MotoGp: a Motegi la pole che mancava, per Marquez sono 90

Spagnolo re in qualifica. Secondo Morbidelli, indietro Dovi e Rossi

Novanta pole position in carriera. Una cifra tonda, e impressionante, che il marziano delle due ruote Marc Marquez, a soli 26 anni, ha raggiunto oggi a Motegi, togliendosi la soddisfazione di eliminare uno dei pochi vuoti dal suo curriculum, visto che sul circuito di casa della sua Honda non si era mai preso questa soddisfazione nella classe MotoGp. Appena laureatosi campione del mondo per l'ottava volta, lo spagnolo non ha rinunciato ad attaccare anche su una pista insidiosa per la pioggia caduta in precedenza, chiudendo il giro migliore in 1'45''763. Solo altri due piloti, portacolori della Yamaha Srt, sono riusciti a stare sotto il muro dell'1'46'', Franco Morbidelli (+132 millesimi su Marquez) e Fabio Quartararo (+181), che partiranno entrambi in prima fila. Morbidelli a parte, è stata una qualifica non brillante per gli altri italiani, con Andrea Dovizioso e Danilo Petrucci che partiranno dalla terza fila con la Ducati ufficiale col settimo e l'ottavo tempo (a oltre 6 decimi da Marquez), mentre Valentino Rossi, nonostante il cambio di stile di guida, non ha fatto meglio del decimo crono, a quasi otto decimi. La sensazione è che il loro passo gara sia più efficace rispetto al giro secco, ma partendo così indietro c'è sempre il rischio di restare imbottigliati mentre i primi, Marquez in particolare, volano via

. La seconda fila è poi occupata da un trio per niente morbido - Maverick Vinales (Yamaha), Cal Crutchlow (Honda Lcr) e Jack Miller (Ducati Pramac) -, poco disposto a regalare sorpassi facili. Buona qualifica anche per l'Aprilia, in terza fila grazie al nono tempo di Aleix Espargarò. "Ieri non avevamo iniziato nel migliore dei modi, oggi abbiamo fatto un piccolo step - ha commentato a caldo Marquez -. Domani le temperature dovrebbero essere più alte, sarà importante scegliere la gomma giusta".Molto felice Morbidelli, che ha elogiato il lavoro della squadra che sta premiando lui e Quartararo: "Stiamo migliorando piano piano, non è facile stare vicini alle altre Yamaha, oggi è andata molto bene", ha dichiarato.

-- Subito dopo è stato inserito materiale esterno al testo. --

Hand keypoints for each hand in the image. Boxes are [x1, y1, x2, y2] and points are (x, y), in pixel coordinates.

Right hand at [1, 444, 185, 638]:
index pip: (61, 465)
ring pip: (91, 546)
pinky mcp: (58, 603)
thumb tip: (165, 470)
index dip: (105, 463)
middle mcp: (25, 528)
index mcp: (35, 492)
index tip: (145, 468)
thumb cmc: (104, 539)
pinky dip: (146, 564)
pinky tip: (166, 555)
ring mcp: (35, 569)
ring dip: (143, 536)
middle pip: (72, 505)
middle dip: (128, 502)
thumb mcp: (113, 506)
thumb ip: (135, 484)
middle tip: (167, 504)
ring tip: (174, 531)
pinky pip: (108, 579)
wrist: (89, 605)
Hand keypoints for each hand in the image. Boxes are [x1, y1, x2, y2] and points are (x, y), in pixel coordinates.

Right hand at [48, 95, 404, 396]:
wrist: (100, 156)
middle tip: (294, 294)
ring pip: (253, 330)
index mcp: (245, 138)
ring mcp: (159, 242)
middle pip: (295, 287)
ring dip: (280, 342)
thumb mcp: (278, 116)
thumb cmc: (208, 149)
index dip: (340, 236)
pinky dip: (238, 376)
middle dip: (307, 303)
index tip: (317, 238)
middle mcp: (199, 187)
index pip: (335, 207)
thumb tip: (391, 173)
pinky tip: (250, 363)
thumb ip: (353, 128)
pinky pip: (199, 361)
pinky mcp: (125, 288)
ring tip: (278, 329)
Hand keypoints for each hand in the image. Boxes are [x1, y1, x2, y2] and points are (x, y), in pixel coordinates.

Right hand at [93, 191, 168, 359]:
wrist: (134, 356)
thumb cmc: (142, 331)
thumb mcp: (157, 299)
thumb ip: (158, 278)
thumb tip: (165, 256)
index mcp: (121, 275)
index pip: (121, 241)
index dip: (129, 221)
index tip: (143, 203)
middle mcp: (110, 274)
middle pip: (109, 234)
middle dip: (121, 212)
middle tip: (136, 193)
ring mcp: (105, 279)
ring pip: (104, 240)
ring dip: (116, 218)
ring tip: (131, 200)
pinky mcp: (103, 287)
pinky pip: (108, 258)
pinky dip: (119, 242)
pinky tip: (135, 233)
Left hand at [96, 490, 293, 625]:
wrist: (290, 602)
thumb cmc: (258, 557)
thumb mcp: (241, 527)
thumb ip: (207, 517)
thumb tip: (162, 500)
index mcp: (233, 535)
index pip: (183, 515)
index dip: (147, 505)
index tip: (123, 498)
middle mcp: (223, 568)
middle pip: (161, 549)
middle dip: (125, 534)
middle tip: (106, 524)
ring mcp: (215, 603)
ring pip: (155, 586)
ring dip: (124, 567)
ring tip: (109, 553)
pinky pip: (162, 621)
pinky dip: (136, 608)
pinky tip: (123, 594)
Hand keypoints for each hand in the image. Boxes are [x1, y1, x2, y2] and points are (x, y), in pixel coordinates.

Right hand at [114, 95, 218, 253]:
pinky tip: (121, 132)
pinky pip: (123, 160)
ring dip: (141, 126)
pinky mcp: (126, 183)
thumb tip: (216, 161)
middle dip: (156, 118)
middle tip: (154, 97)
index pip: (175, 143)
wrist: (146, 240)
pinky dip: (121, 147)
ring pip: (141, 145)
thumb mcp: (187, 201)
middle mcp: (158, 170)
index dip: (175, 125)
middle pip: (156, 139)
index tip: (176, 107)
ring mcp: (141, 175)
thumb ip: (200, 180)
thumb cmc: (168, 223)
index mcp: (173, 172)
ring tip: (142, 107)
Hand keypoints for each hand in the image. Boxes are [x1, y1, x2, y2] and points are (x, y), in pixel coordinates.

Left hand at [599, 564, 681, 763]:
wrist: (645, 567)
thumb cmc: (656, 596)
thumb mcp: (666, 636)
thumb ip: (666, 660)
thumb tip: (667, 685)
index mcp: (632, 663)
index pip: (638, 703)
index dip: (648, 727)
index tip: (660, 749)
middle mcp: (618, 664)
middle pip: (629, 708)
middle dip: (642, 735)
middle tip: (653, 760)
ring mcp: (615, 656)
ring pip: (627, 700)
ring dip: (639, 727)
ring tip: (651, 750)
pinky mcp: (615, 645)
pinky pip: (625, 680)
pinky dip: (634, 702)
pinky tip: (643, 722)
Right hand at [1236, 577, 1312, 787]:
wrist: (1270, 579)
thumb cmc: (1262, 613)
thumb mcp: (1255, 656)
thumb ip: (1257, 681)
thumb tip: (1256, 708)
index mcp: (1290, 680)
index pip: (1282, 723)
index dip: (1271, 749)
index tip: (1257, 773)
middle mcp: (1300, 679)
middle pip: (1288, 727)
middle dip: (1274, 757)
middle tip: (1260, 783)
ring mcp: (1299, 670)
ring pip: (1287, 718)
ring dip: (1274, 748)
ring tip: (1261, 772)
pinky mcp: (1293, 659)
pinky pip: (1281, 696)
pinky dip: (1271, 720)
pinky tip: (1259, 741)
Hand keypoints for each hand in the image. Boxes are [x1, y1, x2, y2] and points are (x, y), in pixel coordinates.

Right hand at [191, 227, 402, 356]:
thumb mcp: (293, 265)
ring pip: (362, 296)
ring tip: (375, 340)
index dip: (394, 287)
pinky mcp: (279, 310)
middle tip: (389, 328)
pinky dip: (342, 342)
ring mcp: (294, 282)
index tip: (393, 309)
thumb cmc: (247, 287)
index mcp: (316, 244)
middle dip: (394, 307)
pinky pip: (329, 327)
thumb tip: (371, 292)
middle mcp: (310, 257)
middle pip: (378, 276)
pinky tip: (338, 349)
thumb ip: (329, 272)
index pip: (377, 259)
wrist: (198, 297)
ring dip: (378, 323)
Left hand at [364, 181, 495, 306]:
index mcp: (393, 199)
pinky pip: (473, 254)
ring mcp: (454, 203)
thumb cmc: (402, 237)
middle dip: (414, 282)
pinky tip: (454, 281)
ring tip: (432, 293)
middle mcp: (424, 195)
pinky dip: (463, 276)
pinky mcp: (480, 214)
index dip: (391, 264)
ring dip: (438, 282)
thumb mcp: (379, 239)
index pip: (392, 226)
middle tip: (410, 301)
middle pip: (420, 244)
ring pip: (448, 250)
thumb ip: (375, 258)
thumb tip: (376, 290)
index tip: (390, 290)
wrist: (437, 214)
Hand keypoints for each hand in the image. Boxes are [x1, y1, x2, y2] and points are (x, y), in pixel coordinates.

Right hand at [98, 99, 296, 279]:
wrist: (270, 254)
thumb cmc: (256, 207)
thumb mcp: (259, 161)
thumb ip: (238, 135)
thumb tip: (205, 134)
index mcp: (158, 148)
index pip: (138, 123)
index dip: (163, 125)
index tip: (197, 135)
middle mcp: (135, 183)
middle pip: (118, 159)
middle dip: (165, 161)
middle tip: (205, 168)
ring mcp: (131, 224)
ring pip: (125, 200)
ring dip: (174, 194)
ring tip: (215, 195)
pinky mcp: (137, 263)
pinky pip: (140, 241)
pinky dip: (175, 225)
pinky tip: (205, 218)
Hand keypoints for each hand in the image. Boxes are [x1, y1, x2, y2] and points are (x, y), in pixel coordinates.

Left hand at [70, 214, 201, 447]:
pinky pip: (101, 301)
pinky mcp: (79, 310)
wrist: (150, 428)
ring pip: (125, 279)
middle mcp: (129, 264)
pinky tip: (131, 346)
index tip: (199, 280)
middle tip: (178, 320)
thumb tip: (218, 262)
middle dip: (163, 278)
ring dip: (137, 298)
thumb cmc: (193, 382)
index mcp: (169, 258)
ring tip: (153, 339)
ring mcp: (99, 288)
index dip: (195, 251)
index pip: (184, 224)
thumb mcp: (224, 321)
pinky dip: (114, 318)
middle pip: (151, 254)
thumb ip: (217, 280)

La bandiera tricolore ha dominato invece nelle qualifiche delle altre due classi.

Luca Marini ha conquistato la pole in Moto2 confermandosi in forma dopo la vittoria nell'ultima gara, in Thailandia. Col tempo di 2'00''985 su pista umida ha preceduto di oltre un secondo lo spagnolo Augusto Fernandez e un altro marchigiano, Lorenzo Baldassarri. Quarto tempo per il leader del mondiale, Alex Marquez, che nelle terza libere con un numero da brividi aveva evitato una pericolosa caduta.

In Moto3 il miglio tempo è stato segnato da Niccolò Antonelli, al ritorno in pista dopo l'infortunio - con doppia frattura - subito a Misano. In 2'09''293 ha tenuto dietro altri due piloti Honda, lo spagnolo Alonso Lopez e il giapponese Tatsuki Suzuki. Sesta posizione in griglia per il leader del mondiale, Lorenzo Dalla Porta.